O jornal
* Por
Alcindo Guanabara
O prelo completou a
cruz. A moral nova, a cuja influência a humanidade renasce, não se propaga, não
se infiltra, não se dissemina, não vence mares e montanhas, senão por efeito da
imprensa. É graças a ela que o pensamento se liberta, que o espírito humano se
emancipa de preconceitos, que a tradição se escoima e se seleciona, que a
prepotência dogmática se atenua e que o livre exame surge, como alicerce e
fundamento de uma nova moral social.
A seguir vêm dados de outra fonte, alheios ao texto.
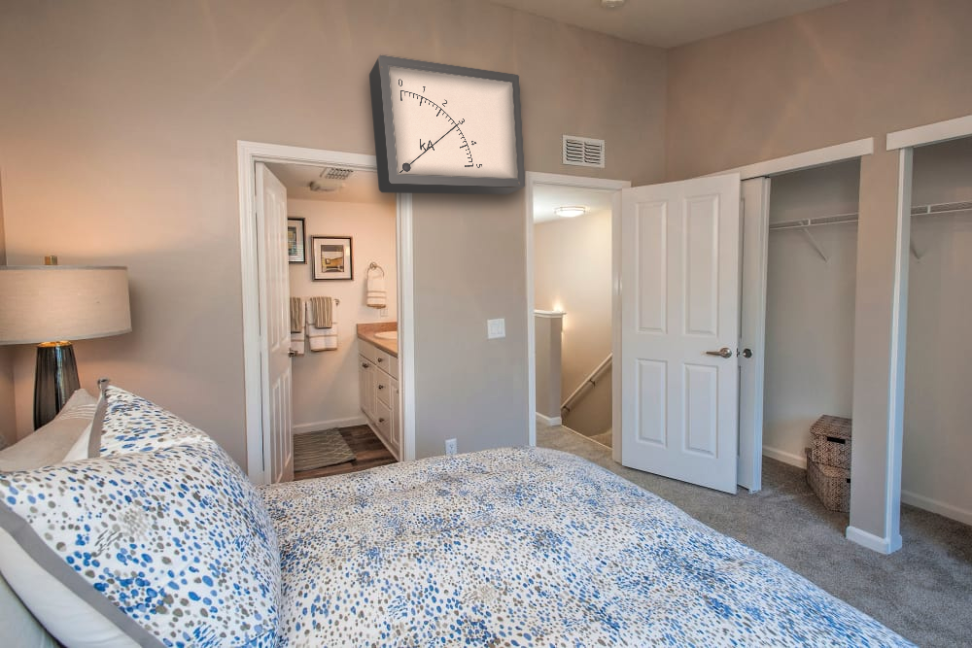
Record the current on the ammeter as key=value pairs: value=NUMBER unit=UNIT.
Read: value=3 unit=kA
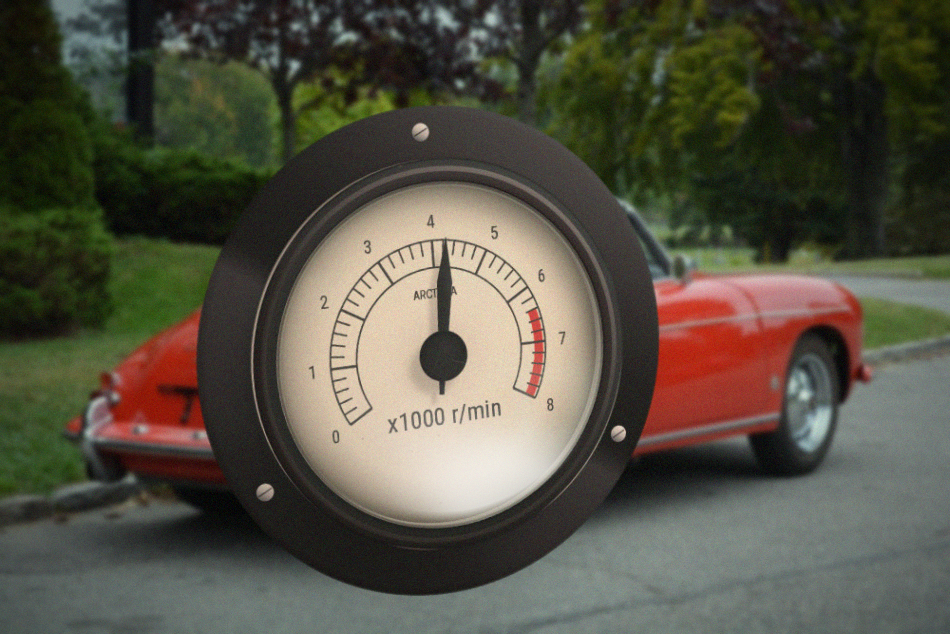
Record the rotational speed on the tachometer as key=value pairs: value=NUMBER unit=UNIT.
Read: value=4200 unit=rpm
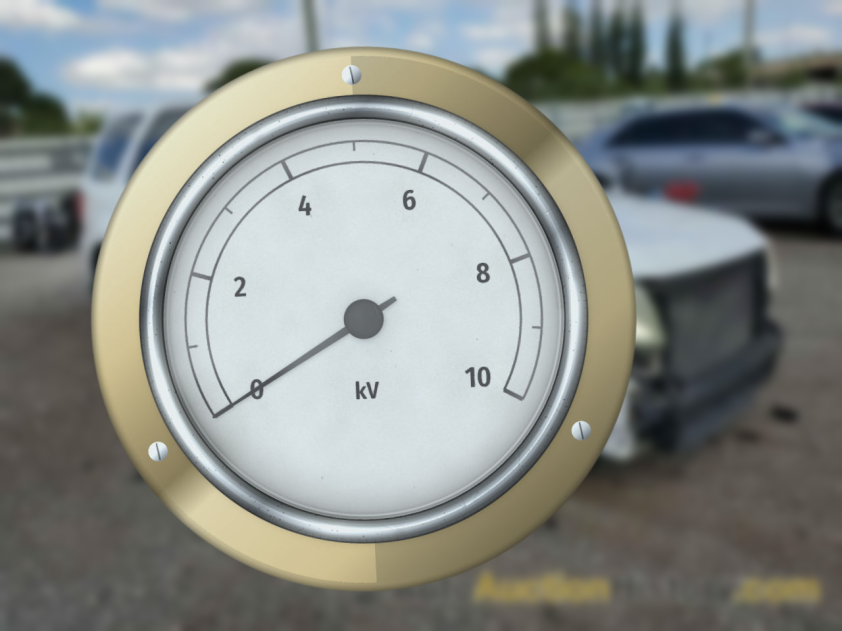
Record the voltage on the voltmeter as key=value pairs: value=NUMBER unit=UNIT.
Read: value=0 unit=kV
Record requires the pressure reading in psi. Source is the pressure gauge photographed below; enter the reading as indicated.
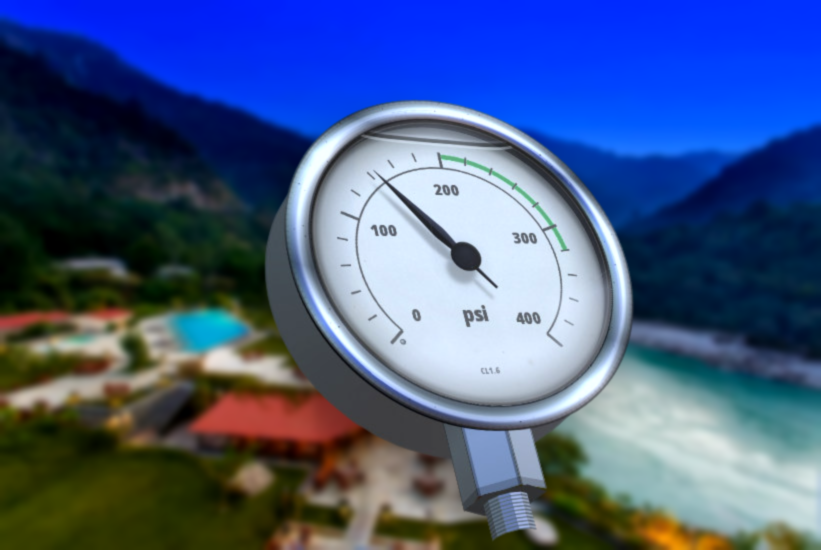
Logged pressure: 140 psi
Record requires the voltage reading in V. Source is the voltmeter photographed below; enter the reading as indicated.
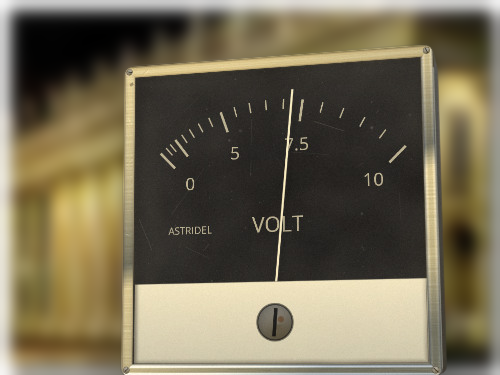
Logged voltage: 7.25 V
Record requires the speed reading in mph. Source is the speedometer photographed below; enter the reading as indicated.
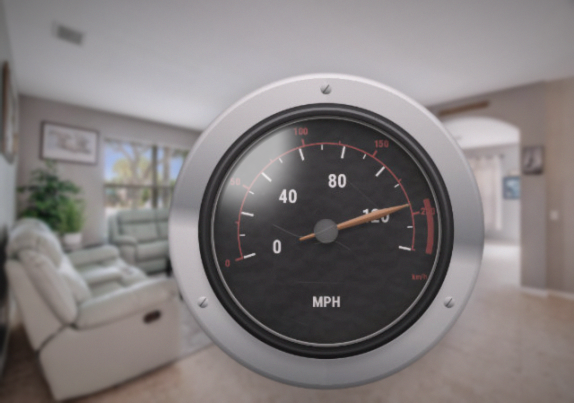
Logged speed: 120 mph
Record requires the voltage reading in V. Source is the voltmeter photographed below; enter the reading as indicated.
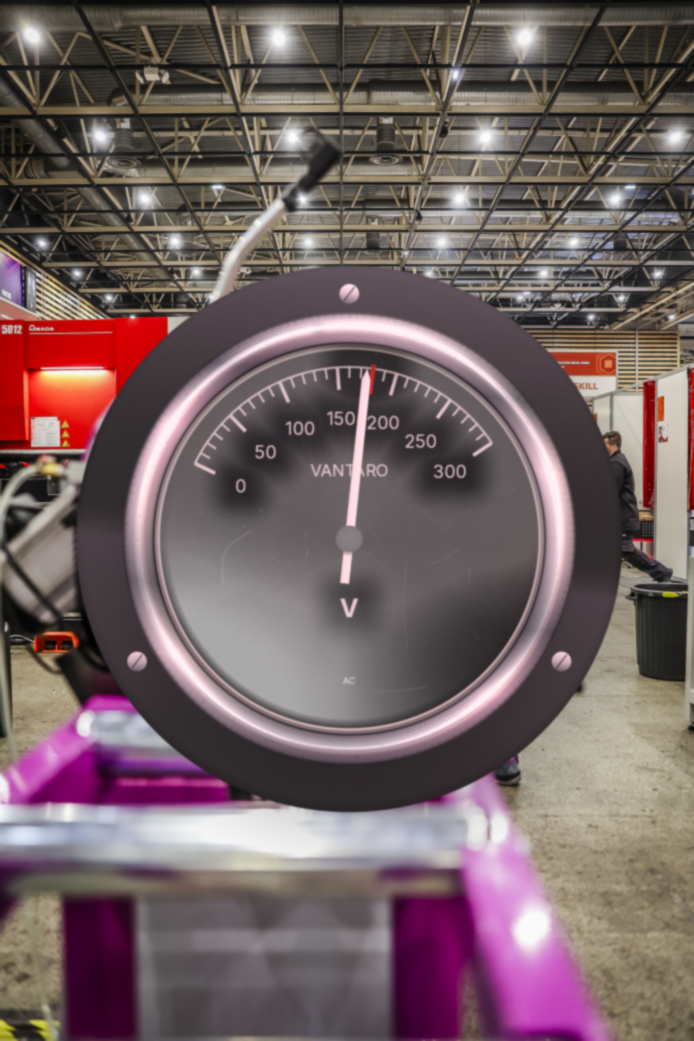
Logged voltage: 175 V
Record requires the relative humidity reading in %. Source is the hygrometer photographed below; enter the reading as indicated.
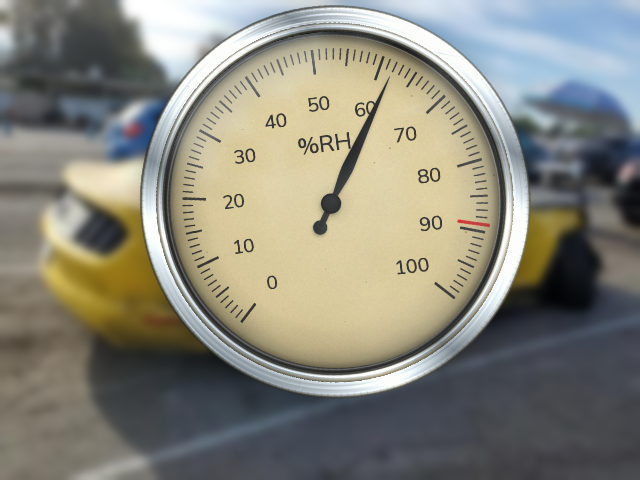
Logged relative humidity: 62 %
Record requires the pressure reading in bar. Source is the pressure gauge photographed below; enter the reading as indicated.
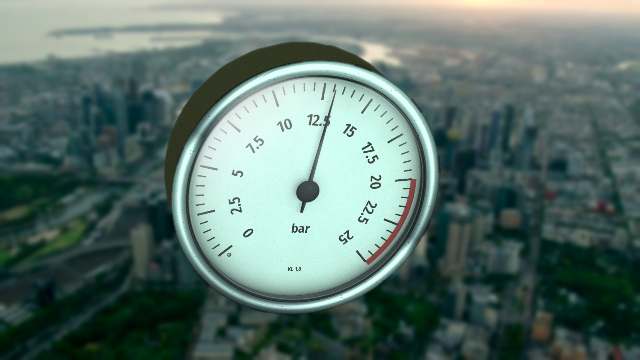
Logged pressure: 13 bar
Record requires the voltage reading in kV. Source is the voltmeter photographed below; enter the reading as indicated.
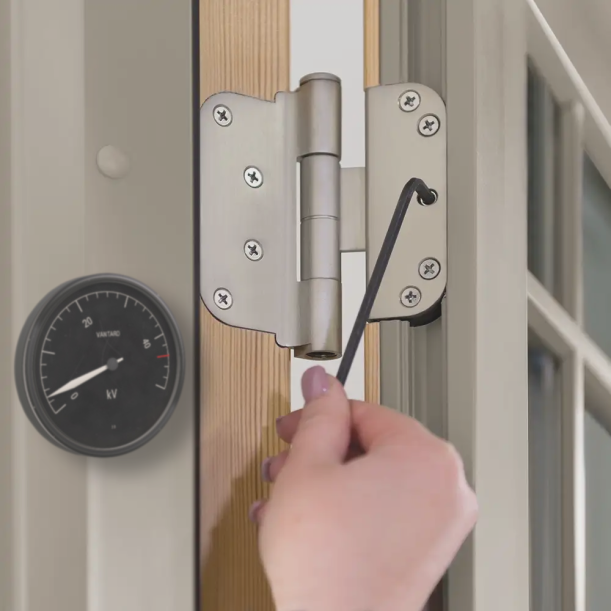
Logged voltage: 3 kV
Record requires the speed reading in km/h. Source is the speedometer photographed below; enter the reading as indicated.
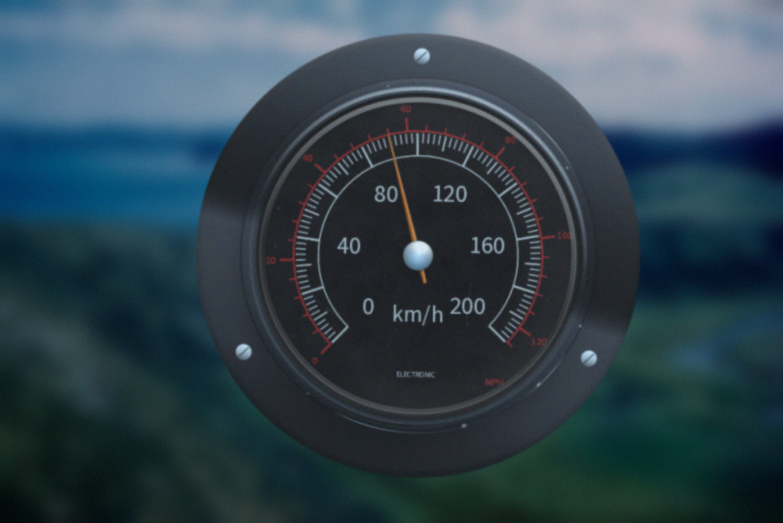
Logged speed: 90 km/h
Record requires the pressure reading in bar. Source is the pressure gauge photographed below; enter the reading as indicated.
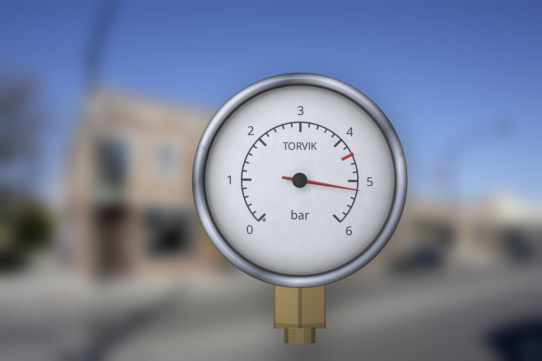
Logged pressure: 5.2 bar
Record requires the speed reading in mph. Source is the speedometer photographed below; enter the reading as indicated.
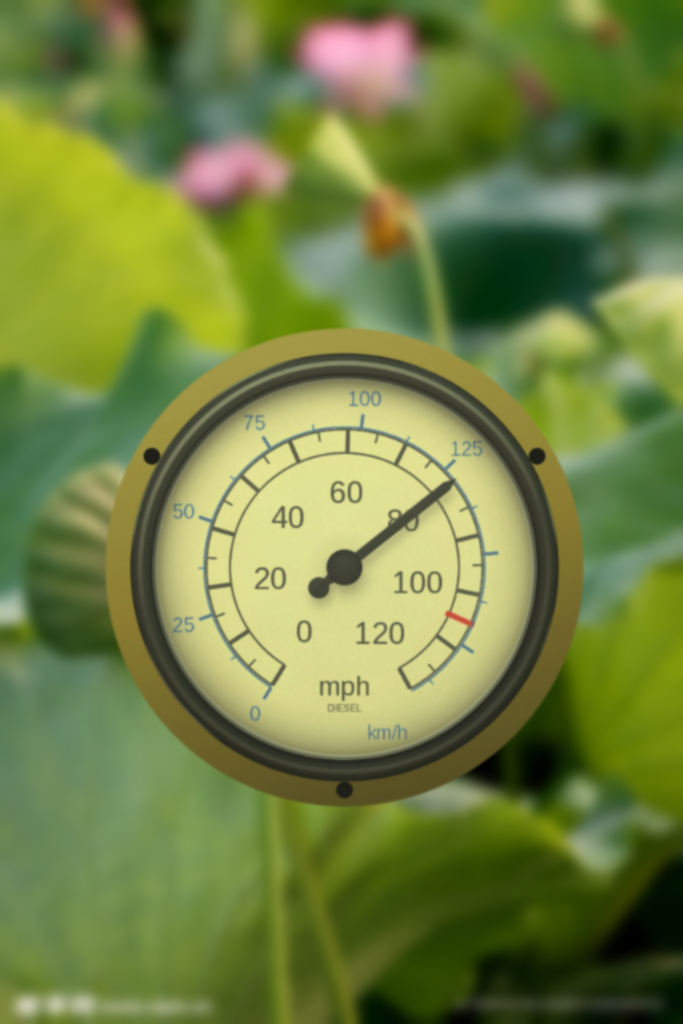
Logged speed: 80 mph
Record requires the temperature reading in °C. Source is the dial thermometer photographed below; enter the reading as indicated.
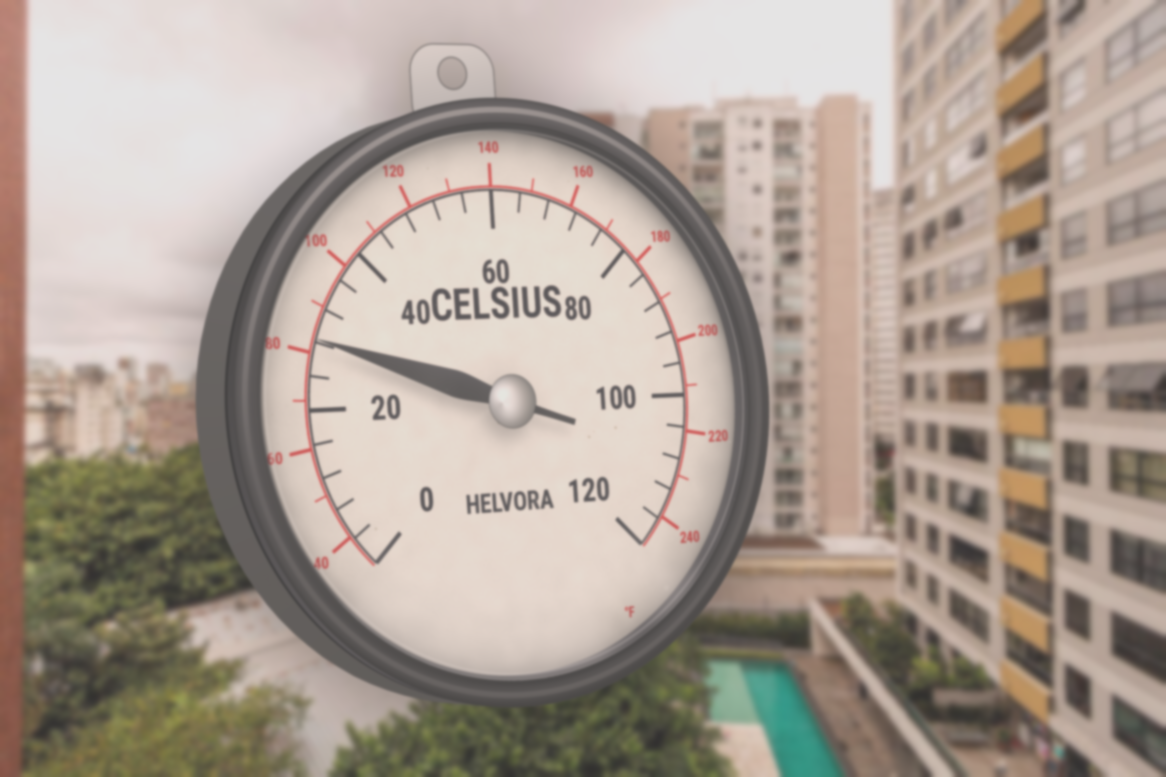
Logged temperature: 28 °C
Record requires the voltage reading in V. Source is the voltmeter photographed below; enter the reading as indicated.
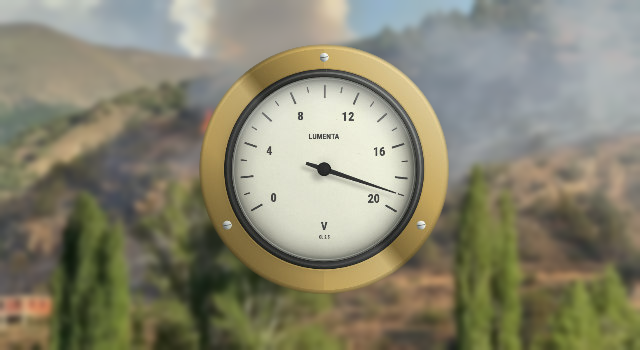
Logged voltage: 19 V
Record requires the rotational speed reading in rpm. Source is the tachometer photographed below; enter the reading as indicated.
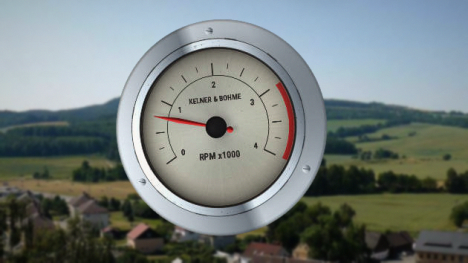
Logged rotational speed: 750 rpm
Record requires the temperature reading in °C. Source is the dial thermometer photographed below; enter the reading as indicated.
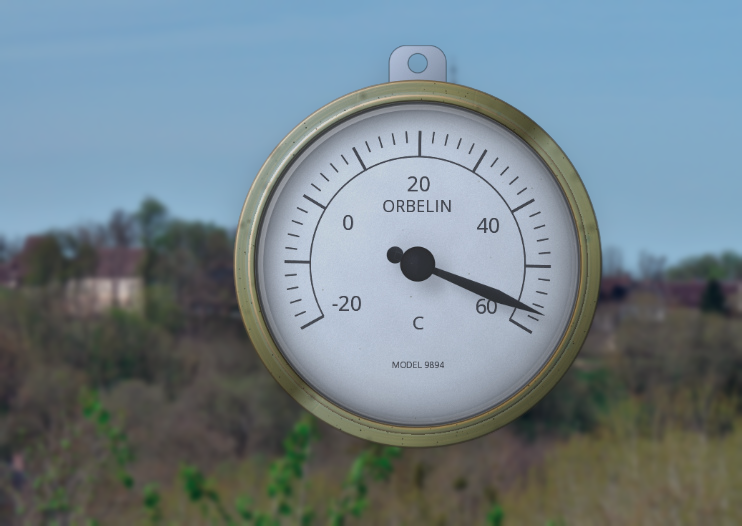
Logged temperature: 57 °C
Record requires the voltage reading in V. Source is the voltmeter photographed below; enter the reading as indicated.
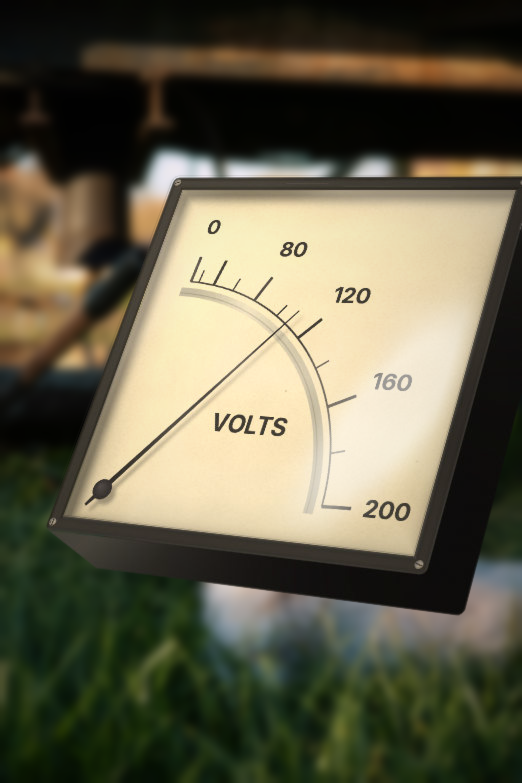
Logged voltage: 110 V
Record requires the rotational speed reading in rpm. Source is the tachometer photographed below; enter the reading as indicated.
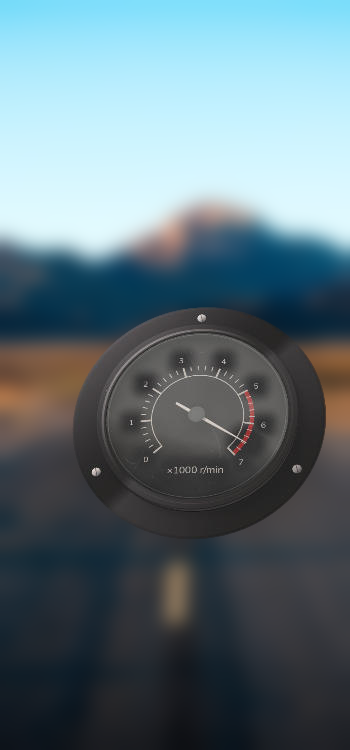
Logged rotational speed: 6600 rpm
O cristianismo transformou a humanidade em
vista de uma vida futura; a imprensa permitiu que ela usasse dessa
transformação, a benefício da vida terrena. A luz que a Alemanha assim acendeu,
iluminou todos os desvãos do passado e ilumina todos os arcanos do futuro;
suprimiu o tempo e a distância; aproximou as terras e as gentes; e ardendo sem
se consumir, estimula a ciência, incita a arte, protege e resguarda as
religiões e é o paladium da liberdade! Não foi sem razão que o nosso romântico
Castro Alves declamou, um dia, que, quando ela surgiu,
“... os pólos se abraçaram!
O Norte ouviu, chorando, o
soluçar do Sul!”
É à sua sombra fecunda
que os agrupamentos humanos crescem e se desenvolvem, adquirindo a consciência,
a dignidade e a liberdade, que os elevam à categoria de nações. Vereis, na
história, a força formidável desse instrumento de luta. Ele cria, defende,
impõe, preserva a liberdade de consciência. Livro, dissemina ideias, divulga
noções, dispersa conhecimentos, dilata os horizontes do espírito, gera a fome
de liberdade. Panfleto, destila fel e veneno, fulmina a tirania com o sarcasmo,
traspassa, como um florete, o corpo dos déspotas. É, porém, o jornal e a
expressão completa do seu triunfo. O panfleto, clandestino e anônimo, é ainda
uma arma de rebelião; o jornal só vive numa atmosfera de liberdade. Mesmo nos
países ainda flagelados pelo fogo interior, em cujas crostas se não fez a
consolidação dos regímens de liberdade, as erupções da tirania se acentuam pela
perseguição, pela suspensão, pela eliminação dos jornais livres. Também se
velam as faces dos deuses, para se praticarem os suplícios cruentos! Podem,
porém, desencadear-se as borrascas políticas; a livre imprensa cede, como os
salgueiros, à violência do tufão, mas não se aniquila: entra, nos dias límpidos
que se seguem, a lutar por fazer cada vez mais raros os cataclismos. A
liberdade é árvore de trato tão difícil, que muitos são chamados a sofrer por
seu cultivo, antes que se faça frondosa. Onde, porém, foi possível o
aparecimento de um livre jornal, em que alguém escreva por sua própria
inspiração pessoal, aí podem os povos solenizar uma vitória de sua força e
averbar uma esperança de seu predomínio.
Nem é preciso que esse
jornal se faça uma catapulta, ou se afie como uma adaga. A liberdade não se
assinala nem se afirma pelo combate ou pela paixão: existe, porque existe. Na
serenidade das páginas do jornal que mais alheio se mostre e seja às contendas
e disputas de cunho político, a liberdade resplandece, no registro diário dos
fatos e das coisas, na divulgação do pensamento humano, na disseminação das
idéias de filosofia e dos fatos da ciência, que as gerações que passaram nos
têm legado e constituem todo o nosso patrimônio de civilização. Assim, o jornal
é um centro de onde irradia a força geradora do progresso social; é um elemento
de conservação, rememorando diariamente a síntese da vida humana; é uma fonte
de esperança, despertando nos espíritos e nos corações o estímulo para o
trabalho e para a luta por um futuro melhor.
(Pangloss, O País, de
3-11-1904. Incluído em Discursos fora da Câmara, 1911).
*
Jornalista e político, membro da Academia Brasileira de Letras.